→ **WHAT YOU HAVE TO DO**: Retype every entry in its entirety, without alteration.

→ **RECORDS FOR THE EXERCISE**:
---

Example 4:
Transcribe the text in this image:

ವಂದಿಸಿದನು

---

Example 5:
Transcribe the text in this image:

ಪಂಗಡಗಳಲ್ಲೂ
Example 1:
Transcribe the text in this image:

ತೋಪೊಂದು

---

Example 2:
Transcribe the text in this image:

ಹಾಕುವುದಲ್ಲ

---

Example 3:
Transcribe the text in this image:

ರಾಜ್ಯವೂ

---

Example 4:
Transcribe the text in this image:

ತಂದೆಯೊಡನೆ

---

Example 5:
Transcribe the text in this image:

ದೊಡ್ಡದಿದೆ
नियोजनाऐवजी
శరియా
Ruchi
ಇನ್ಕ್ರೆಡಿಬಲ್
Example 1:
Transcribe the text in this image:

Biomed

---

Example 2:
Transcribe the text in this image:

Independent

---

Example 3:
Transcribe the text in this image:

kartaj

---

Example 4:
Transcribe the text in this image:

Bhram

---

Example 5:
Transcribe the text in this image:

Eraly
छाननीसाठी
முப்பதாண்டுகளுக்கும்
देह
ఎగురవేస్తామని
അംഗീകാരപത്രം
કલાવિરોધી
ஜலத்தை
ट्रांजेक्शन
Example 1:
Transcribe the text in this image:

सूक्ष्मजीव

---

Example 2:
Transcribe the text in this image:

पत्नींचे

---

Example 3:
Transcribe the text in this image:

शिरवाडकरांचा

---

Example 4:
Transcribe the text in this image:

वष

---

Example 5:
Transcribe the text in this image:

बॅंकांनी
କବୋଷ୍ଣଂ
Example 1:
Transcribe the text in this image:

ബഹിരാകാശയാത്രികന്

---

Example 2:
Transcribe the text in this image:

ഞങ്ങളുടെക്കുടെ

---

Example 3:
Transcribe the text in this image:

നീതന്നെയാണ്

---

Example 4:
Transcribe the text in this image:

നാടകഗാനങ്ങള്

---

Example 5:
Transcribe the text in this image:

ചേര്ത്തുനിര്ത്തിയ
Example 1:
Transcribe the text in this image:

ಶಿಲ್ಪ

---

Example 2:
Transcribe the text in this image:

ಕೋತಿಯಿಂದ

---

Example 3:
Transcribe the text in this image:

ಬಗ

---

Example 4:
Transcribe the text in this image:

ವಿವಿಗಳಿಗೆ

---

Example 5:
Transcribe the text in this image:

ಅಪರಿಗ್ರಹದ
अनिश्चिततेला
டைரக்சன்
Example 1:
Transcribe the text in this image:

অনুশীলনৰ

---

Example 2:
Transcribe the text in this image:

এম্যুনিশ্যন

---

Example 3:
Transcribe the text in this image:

→ **EXERCISE ANSWER**:
---

Example 4:
Transcribe the text in this image:

ವಂದಿಸಿದನು

---

Example 5:
Transcribe the text in this image:

ಪಂಗಡಗಳಲ್ಲೂ
Example 1:
Transcribe the text in this image:

ತೋಪೊಂದು

---

Example 2:
Transcribe the text in this image:

ಹಾಕುವುದಲ್ಲ

---

Example 3:
Transcribe the text in this image:

ರಾಜ್ಯವೂ

---

Example 4:
Transcribe the text in this image:

ತಂದೆಯೊಡನೆ

---

Example 5:
Transcribe the text in this image:

ದೊಡ್ಡದಿದೆ
नियोजनाऐवजी
శరియా
Ruchi
ಇನ್ಕ್ರೆಡಿಬಲ್
Example 1:
Transcribe the text in this image:

Biomed

---

Example 2:
Transcribe the text in this image:

Independent

---

Example 3:
Transcribe the text in this image:

kartaj

---

Example 4:
Transcribe the text in this image:

Bhram

---

Example 5:
Transcribe the text in this image:

Eraly
छाननीसाठी
முப்பதாண்டுகளுக்கும்
देह
ఎగురవేస్తామని
അംഗീകാരപത്രം
કલાવિરોધી
ஜலத்தை
ट्रांजेक्शन
Example 1:
Transcribe the text in this image:

सूक्ष्मजीव

---

Example 2:
Transcribe the text in this image:

पत्नींचे

---

Example 3:
Transcribe the text in this image:

शिरवाडकरांचा

---

Example 4:
Transcribe the text in this image:

वष

---

Example 5:
Transcribe the text in this image:

बॅंकांनी
କବୋଷ୍ଣଂ
Example 1:
Transcribe the text in this image:

ബഹിരാകാശയാത്രികന്

---

Example 2:
Transcribe the text in this image:

ഞങ്ങളുടെക്കുടെ

---

Example 3:
Transcribe the text in this image:

നീതന്നെയാണ്

---

Example 4:
Transcribe the text in this image:

നാടകഗാനങ്ങള്

---

Example 5:
Transcribe the text in this image:

ചേര്ത്തുനിര്ത്തിയ
Example 1:
Transcribe the text in this image:

ಶಿಲ್ಪ

---

Example 2:
Transcribe the text in this image:

ಕೋತಿಯಿಂದ

---

Example 3:
Transcribe the text in this image:

ಬಗ

---

Example 4:
Transcribe the text in this image:

ವಿವಿಗಳಿಗೆ

---

Example 5:
Transcribe the text in this image:

ಅಪರಿಗ್ರಹದ
अनिश्चिततेला
டைரக்சன்
Example 1:
Transcribe the text in this image:

অনুশীলনৰ

---

Example 2:
Transcribe the text in this image:

এম্যুনিশ্যন

---

Example 3:
Transcribe the text in this image:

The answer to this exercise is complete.